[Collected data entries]

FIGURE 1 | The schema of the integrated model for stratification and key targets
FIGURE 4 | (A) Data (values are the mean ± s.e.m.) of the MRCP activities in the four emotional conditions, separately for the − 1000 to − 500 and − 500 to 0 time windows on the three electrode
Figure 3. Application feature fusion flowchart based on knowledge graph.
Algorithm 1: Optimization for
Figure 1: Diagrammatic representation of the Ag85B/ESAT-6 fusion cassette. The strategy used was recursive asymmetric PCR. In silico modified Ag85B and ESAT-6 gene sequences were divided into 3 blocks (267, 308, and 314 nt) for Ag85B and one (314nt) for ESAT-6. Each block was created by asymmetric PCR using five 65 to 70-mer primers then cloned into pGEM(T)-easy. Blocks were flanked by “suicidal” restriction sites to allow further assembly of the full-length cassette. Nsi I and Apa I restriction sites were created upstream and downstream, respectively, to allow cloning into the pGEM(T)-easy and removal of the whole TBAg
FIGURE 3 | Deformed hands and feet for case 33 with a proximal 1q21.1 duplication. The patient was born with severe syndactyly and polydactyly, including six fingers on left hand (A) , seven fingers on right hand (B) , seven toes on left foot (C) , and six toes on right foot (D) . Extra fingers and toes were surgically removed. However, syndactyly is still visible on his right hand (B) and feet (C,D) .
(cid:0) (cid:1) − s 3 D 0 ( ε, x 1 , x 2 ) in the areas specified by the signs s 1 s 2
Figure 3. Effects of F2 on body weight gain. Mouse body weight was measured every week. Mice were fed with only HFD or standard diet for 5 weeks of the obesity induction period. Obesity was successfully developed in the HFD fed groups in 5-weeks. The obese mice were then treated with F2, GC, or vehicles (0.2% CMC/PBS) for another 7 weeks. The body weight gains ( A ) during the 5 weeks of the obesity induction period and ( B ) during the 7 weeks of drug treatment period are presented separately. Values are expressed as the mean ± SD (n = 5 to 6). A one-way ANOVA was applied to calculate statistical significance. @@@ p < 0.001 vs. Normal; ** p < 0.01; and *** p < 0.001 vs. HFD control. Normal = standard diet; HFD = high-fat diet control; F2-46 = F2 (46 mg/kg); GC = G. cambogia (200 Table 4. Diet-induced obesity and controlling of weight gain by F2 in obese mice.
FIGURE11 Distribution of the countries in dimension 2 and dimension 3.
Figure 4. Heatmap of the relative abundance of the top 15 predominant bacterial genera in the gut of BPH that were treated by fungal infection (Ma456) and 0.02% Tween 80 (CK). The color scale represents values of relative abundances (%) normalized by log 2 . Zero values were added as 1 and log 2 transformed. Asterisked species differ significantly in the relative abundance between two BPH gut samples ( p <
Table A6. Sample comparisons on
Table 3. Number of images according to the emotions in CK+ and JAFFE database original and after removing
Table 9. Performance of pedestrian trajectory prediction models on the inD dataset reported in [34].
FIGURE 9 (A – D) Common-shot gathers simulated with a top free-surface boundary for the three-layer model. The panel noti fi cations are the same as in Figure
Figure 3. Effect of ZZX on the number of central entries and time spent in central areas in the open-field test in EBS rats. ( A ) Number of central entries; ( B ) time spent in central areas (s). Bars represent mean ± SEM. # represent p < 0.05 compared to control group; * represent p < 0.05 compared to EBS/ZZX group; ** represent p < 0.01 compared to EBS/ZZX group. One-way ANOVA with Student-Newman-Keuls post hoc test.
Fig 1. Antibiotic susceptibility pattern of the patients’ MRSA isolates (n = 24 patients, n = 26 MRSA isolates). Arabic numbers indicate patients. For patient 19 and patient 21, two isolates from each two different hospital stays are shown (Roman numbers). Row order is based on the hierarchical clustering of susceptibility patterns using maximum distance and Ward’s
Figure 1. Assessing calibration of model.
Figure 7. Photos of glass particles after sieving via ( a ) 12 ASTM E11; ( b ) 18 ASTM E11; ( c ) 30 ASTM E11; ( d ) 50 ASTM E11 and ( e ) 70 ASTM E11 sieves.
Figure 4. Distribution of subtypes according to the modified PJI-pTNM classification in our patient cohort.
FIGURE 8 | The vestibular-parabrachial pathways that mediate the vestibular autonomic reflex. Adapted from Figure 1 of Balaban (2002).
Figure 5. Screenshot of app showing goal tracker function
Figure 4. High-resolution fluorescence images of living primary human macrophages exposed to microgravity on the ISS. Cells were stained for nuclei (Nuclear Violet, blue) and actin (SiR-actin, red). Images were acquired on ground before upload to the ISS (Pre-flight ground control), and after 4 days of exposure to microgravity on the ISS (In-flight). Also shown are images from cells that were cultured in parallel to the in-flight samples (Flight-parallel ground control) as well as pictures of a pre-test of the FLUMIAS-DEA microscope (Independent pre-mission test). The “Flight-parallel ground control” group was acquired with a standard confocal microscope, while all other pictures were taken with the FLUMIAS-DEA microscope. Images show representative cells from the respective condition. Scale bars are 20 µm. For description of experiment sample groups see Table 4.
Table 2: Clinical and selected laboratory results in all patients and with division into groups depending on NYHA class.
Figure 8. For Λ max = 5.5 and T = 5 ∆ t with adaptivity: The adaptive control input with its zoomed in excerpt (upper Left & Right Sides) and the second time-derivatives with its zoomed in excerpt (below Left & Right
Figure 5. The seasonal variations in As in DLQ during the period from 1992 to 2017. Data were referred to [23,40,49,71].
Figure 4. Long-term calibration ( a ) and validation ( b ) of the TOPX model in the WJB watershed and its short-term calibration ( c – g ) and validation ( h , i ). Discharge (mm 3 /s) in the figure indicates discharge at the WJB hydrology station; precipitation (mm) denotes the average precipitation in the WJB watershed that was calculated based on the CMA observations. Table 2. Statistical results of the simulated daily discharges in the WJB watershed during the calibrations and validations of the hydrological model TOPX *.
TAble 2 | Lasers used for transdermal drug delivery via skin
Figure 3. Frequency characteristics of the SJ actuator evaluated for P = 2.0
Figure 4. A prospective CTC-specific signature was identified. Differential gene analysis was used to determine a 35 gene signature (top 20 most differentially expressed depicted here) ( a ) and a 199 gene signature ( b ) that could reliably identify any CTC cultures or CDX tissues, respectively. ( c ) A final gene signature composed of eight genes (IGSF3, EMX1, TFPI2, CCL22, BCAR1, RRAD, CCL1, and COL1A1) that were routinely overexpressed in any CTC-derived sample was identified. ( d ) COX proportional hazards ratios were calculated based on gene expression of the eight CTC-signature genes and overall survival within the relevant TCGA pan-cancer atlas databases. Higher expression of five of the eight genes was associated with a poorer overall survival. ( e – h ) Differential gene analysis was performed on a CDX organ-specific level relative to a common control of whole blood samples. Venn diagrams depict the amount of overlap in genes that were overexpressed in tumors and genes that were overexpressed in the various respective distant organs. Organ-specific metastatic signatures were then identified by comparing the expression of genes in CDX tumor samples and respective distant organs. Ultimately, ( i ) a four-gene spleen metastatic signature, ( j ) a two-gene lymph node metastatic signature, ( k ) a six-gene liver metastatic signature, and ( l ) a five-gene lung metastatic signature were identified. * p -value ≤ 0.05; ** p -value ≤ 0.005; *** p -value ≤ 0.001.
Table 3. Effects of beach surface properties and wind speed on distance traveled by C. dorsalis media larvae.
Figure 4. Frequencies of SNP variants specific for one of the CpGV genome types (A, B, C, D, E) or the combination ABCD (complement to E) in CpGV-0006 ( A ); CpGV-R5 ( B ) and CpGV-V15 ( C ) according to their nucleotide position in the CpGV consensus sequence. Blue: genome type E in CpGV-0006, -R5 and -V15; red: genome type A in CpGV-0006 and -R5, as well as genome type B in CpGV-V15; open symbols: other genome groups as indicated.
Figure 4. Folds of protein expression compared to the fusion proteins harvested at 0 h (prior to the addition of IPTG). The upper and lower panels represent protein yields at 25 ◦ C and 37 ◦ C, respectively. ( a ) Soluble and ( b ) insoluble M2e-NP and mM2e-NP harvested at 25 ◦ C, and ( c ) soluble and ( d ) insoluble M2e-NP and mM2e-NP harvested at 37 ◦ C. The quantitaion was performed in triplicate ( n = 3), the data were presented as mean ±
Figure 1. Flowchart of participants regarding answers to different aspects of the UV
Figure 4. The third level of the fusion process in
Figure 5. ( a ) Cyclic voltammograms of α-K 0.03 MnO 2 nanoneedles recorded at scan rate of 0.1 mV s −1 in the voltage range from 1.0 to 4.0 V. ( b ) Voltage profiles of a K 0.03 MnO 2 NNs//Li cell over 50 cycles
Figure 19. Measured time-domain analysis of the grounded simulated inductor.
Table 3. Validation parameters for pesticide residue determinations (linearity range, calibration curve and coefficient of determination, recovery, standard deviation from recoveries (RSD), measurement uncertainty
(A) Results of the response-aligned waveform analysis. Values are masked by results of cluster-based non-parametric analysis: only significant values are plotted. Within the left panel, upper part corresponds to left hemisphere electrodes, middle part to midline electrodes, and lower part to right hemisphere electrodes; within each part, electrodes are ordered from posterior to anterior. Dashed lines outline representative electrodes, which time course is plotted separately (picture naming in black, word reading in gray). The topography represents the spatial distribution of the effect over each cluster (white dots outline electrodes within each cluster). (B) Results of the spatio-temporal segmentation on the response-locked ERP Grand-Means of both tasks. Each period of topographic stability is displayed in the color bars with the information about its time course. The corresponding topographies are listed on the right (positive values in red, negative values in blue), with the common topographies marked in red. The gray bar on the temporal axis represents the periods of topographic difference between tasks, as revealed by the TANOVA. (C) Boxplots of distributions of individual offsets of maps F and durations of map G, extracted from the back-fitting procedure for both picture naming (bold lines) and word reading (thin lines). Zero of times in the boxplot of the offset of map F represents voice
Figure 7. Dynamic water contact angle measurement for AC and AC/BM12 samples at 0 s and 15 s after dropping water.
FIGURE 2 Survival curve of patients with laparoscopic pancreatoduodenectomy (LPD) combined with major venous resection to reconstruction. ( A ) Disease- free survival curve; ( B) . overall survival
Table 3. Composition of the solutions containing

• **Prompt**: Copy out, word for word, the part of the entries above that begins at the line with "FIGURE 4 | (A)" and ends at the line with "Algorithm 1: Optimization for", including both.

• **Task result**:
FIGURE 4 | (A) Data (values are the mean ± s.e.m.) of the MRCP activities in the four emotional conditions, separately for the − 1000 to − 500 and − 500 to 0 time windows on the three electrode
Figure 3. Application feature fusion flowchart based on knowledge graph.
Algorithm 1: Optimization for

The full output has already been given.